Directions for this task> Please rewrite only the stretch from the line containing "pose: elev=76.8 azim=21.6" through the end of the rows, replacing "dist" with "distance" and leaving all else unchanged.

(Data records)
-- Begin --
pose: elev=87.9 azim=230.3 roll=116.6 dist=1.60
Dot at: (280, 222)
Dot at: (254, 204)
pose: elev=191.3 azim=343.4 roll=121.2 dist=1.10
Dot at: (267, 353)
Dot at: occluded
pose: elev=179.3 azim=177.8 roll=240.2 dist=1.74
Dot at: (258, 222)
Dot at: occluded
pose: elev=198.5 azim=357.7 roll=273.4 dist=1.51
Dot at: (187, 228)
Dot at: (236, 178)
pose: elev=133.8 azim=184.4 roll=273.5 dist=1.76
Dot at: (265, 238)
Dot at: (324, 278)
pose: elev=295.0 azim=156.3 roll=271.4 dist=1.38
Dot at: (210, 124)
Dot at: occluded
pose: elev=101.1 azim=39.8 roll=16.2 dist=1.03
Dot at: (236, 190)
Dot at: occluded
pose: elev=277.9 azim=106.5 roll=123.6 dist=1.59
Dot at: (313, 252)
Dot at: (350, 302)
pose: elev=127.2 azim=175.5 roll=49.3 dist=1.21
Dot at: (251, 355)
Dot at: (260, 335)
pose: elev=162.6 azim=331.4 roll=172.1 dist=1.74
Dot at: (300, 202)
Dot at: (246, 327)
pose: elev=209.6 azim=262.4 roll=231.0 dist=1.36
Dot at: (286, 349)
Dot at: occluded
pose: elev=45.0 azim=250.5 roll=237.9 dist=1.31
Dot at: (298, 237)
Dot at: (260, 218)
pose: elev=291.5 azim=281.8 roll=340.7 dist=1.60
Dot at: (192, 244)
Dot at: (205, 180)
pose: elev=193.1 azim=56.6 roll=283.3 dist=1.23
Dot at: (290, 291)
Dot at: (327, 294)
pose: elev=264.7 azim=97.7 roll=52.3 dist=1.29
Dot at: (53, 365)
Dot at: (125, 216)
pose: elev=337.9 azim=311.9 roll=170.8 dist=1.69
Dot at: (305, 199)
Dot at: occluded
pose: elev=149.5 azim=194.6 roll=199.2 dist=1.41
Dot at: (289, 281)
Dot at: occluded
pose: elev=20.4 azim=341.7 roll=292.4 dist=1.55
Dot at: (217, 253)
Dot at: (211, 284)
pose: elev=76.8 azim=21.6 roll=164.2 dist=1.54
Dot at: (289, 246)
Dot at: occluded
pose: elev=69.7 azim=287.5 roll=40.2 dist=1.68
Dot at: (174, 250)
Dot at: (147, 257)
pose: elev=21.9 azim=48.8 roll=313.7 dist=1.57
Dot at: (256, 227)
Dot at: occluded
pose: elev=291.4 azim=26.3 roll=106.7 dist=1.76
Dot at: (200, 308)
-- End --
Exercise output>
pose: elev=76.8 azim=21.6 roll=164.2 distance=1.54
Dot at: (289, 246)
Dot at: occluded
pose: elev=69.7 azim=287.5 roll=40.2 distance=1.68
Dot at: (174, 250)
Dot at: (147, 257)
pose: elev=21.9 azim=48.8 roll=313.7 distance=1.57
Dot at: (256, 227)
Dot at: occluded
pose: elev=291.4 azim=26.3 roll=106.7 distance=1.76
Dot at: (200, 308)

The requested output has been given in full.